Google Analytics enables the website operator to analyze the behavior of website visitors. In doing so, the website operator receives various usage data, such as page views, time spent on the site, operating systems used and the user’s origin. This data is assigned to the respective user’s device. It is not assigned to a user ID.

Furthermore, we can use Google Analytics to record your mouse and scroll movements and clicks, among other things. Furthermore, Google Analytics uses various modeling approaches to supplement the collected data sets and uses machine learning technologies for data analysis.

Google Analytics uses technologies that enable the recognition of the user for the purpose of analyzing user behavior (e.g. cookies or device fingerprinting). The information collected by Google about the use of this website is usually transferred to a Google server in the USA and stored there.

This service is used on the basis of your consent in accordance with Art. 6 (1) point a GDPR. Consent may be revoked at any time.

We also want our website to display information, that we share on social networks on this website and give you the possibility to share out information on your social media accounts.
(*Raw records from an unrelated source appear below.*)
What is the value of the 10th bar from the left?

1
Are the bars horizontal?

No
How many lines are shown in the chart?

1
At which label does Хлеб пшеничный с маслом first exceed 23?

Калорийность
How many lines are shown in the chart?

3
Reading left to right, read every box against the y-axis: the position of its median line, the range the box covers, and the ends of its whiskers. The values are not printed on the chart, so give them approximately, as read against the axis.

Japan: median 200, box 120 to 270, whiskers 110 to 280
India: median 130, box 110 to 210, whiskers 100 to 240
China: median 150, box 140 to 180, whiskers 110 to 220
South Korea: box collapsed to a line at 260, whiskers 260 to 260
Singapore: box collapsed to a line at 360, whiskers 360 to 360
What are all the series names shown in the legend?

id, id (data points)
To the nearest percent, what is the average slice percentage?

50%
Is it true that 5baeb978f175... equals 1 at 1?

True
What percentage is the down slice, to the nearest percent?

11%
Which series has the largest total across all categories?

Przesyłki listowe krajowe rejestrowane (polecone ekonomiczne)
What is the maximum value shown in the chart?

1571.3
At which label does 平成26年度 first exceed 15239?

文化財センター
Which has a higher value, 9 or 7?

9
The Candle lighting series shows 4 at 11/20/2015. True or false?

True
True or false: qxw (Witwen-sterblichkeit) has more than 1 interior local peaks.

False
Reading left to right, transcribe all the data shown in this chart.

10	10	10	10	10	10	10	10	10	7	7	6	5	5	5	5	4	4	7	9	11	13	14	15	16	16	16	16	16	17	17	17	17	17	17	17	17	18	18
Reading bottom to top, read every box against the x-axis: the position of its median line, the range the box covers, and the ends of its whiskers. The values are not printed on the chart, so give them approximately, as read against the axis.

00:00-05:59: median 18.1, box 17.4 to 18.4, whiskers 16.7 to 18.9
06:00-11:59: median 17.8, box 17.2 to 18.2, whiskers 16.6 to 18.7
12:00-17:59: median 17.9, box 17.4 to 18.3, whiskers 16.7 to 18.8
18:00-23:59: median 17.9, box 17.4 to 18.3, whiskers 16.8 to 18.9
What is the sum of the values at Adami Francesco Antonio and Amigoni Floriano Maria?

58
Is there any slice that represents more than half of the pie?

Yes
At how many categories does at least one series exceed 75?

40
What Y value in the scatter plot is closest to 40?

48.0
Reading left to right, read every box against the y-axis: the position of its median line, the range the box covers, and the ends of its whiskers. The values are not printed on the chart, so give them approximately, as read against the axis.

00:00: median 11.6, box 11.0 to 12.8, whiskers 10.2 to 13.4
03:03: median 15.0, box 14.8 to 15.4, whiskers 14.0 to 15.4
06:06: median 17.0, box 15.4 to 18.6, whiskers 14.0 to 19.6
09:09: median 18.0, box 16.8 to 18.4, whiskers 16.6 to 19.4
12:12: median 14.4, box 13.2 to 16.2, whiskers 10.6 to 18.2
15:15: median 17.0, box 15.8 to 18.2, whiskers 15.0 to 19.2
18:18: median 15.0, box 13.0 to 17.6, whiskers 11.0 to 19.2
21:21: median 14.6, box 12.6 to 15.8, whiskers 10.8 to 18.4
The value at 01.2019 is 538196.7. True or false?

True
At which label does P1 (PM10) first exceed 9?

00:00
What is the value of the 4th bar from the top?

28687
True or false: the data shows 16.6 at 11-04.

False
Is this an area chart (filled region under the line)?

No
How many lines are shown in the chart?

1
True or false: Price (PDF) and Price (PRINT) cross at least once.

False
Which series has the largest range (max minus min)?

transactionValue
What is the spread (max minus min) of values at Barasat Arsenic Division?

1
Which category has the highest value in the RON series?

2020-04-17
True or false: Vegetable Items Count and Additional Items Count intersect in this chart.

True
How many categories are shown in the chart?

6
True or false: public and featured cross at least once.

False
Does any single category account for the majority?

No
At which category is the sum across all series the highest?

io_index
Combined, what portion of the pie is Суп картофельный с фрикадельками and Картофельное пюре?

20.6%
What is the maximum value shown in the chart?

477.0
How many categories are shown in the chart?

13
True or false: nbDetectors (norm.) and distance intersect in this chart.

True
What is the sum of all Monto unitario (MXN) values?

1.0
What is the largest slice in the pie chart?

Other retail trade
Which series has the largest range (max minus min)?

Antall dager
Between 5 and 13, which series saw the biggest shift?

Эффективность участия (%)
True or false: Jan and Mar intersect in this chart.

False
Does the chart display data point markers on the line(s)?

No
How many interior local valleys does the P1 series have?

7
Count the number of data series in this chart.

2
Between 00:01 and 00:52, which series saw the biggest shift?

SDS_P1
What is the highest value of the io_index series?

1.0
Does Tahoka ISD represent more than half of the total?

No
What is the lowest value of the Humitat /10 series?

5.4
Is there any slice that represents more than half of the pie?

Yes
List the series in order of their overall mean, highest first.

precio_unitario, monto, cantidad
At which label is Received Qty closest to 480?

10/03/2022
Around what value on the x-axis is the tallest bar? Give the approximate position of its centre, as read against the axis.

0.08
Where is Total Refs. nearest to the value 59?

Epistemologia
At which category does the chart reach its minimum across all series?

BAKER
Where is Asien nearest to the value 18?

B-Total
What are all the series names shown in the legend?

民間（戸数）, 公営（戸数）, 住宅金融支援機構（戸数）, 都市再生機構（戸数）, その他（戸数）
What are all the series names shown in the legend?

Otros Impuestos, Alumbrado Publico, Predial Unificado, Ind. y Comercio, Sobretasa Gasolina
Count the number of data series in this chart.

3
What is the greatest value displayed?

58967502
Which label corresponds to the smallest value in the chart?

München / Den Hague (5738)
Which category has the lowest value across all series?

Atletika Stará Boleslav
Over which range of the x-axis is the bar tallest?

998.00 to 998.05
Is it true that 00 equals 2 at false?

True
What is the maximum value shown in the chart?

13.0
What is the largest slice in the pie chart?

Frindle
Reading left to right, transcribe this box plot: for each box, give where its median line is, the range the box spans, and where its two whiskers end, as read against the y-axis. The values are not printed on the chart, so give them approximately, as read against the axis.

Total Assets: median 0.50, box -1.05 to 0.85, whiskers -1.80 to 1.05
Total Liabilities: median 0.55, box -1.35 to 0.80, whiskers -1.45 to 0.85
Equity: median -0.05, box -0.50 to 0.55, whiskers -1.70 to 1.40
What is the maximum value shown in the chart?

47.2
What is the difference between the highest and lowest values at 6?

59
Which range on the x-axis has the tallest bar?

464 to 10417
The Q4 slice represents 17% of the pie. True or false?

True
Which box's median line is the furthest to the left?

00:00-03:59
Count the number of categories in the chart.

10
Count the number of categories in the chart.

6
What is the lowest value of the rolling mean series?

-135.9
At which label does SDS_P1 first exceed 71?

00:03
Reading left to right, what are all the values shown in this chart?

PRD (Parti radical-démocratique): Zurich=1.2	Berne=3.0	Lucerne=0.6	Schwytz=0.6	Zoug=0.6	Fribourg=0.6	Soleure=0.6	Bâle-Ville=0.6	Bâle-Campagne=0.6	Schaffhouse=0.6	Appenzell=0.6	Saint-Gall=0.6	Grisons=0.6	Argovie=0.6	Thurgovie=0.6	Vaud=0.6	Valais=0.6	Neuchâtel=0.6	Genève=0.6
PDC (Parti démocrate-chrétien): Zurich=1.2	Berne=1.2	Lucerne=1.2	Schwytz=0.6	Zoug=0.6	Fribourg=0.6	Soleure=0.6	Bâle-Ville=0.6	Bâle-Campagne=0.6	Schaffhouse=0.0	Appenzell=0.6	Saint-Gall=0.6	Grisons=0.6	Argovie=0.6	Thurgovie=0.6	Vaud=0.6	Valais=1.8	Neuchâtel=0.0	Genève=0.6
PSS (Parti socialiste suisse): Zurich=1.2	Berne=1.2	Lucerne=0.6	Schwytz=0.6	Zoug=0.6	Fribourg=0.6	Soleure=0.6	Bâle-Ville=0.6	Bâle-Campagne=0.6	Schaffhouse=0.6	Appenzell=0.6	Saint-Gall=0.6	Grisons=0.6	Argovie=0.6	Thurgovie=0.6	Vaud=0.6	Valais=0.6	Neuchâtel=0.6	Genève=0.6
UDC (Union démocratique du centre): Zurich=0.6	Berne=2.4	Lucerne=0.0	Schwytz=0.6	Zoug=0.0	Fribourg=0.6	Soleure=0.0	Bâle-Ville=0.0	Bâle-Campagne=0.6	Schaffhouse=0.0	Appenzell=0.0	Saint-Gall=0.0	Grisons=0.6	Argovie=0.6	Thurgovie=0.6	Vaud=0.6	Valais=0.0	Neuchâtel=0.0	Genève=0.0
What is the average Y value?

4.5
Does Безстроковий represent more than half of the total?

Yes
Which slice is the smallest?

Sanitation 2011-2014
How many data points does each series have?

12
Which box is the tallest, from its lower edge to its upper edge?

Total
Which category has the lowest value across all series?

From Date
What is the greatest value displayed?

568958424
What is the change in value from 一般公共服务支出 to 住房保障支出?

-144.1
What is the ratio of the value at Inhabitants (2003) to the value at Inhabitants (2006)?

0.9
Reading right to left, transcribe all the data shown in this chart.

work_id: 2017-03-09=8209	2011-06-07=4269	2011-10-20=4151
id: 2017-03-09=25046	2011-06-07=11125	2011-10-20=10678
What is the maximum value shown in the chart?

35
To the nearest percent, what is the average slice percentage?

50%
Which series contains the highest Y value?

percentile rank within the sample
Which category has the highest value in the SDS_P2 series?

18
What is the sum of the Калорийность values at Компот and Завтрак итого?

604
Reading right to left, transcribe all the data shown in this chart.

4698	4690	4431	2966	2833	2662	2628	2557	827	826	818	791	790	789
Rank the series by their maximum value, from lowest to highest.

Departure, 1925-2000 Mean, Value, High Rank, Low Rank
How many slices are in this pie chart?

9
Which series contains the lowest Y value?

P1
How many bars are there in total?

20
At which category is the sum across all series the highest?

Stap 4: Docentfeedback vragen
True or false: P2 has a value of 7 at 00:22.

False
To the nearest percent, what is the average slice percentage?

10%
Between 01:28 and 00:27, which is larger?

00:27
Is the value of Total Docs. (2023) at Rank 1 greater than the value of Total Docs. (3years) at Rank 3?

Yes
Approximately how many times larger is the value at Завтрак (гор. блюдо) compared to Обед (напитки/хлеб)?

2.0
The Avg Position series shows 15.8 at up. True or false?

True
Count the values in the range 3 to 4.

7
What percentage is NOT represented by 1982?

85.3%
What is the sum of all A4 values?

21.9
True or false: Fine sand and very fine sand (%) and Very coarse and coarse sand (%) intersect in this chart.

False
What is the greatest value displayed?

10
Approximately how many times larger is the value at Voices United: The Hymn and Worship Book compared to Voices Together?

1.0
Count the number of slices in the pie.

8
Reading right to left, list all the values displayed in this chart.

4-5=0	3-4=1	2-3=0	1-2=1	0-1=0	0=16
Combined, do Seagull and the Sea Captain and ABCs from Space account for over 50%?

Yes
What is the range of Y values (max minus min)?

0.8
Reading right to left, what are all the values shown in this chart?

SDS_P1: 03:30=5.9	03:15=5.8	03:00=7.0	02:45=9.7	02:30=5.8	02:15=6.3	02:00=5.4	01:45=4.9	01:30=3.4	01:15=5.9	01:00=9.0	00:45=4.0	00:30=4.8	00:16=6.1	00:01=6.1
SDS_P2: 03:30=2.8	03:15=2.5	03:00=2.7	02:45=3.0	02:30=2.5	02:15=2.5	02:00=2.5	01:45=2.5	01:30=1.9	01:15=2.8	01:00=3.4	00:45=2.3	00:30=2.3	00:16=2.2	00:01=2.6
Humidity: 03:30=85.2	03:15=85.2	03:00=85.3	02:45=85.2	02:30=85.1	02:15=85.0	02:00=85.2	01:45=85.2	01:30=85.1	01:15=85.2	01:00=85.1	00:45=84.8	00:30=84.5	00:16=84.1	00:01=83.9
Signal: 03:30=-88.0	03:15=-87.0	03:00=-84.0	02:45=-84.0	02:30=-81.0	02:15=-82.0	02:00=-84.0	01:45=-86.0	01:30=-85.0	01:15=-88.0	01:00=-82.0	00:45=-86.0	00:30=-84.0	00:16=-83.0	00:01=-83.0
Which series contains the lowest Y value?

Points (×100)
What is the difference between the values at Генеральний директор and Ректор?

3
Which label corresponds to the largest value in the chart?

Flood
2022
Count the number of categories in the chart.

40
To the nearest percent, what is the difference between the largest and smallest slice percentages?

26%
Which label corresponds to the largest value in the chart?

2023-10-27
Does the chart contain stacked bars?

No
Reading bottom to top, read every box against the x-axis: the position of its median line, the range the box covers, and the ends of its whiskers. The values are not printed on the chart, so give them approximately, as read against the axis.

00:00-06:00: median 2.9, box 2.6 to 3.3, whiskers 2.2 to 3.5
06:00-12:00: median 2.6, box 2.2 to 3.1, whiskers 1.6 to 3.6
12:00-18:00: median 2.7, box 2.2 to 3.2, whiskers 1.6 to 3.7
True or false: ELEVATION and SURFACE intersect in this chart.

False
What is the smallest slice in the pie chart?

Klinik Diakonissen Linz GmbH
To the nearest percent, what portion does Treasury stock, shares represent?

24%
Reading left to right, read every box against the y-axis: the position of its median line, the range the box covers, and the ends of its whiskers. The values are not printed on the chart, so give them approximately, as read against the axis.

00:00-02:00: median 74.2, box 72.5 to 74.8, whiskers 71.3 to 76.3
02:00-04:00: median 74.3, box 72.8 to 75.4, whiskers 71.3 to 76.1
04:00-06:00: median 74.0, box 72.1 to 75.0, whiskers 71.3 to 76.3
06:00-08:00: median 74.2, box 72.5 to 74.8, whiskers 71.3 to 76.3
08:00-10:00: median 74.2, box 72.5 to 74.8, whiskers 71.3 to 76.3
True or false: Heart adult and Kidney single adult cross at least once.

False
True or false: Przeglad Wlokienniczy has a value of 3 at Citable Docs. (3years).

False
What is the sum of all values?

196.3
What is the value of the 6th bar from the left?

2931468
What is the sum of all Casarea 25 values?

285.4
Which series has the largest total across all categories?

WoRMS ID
For this we use plugins of the providers of the respective services. If you click on the plugin to share a post over the network, a connection will be established with the respective service. This contribution is then made visible in your user account according to your privacy settings for the service – e.g. only to a certain group of people in the network or publicly.

We have a profile on Linkedin. The provider is LinkedIn Ireland Unlimited Company („LinkedIn Ireland“). For details on how they handle your personal data, please refer to the their privacy policy under LinkedIn Datenschutzrichtlinie.

Data transfers to non-secure third countries are based on the standard contractual clauses of the EU Commission.

This site uses so-called Google Fonts, which are provided by Google, for the uniform display of fonts. The Google Fonts are installed locally. A connection to Google’s servers does not take place.

For more information about Google Fonts, please visit https://developers.google.com/fonts/faq and read Google’s privacy policy.

We use “Google reCAPTCHA” (hereinafter “reCAPTCHA”) on this website. The provider is Google Ireland Limited (“Google”), Gordon House, Barrow Street, Dublin 4, Ireland.

The purpose of reCAPTCHA is to determine whether data entry on this website (e.g. in a contact form) is done by a human or by an automated program. To do this, the behavior of the website visitor is analyzed based on various characteristics. This analysis starts automatically as soon as the website visitor enters the website. Various information from (e.g. IP address, time spent on the website or mouse movements made by the user) is evaluated for the analysis. The data collected during the analysis will be forwarded to Google.

The analyzes run completely in the background. Website visitors are not advised that an analysis is taking place.

The data is stored and analyzed on the basis of Art. 6 Sect. 1 lit. f GDPR. The website operator has a legitimate interest in protecting its site from abusive automated crawling and from SPAM.

You have the right to obtain information on the personal data processed by us, as per Art. 15 GDPR. If a request for information is not submitted in writing, please understand that we may request documentation proving your identity.

Furthermore, you have the right of rectification, erasure or restriction of processing, whenever legally permitted according to Art. 16, 17 and 18 of the GDPR.

An automated individual decision-making as per Art. 22 of the GDPR does not apply.

Furthermore, you have the right of objection to processing within the scope of the legal provisions. The same applies to the right of data portability. In particular, you have the right of objection according to Art. 21 Section 1 and 2 of the GDPR against processing of your data in connection with Art. 6 Section 1 lit. f of the GDPR. You can file the objection informally to the attention of our data protection officer at the following addresses:

You have the right to complain about the processing of your personal data by our company to a supervisory authority in charge of data protection.

This document will be updated regularly as necessary. The current version can be found on our website.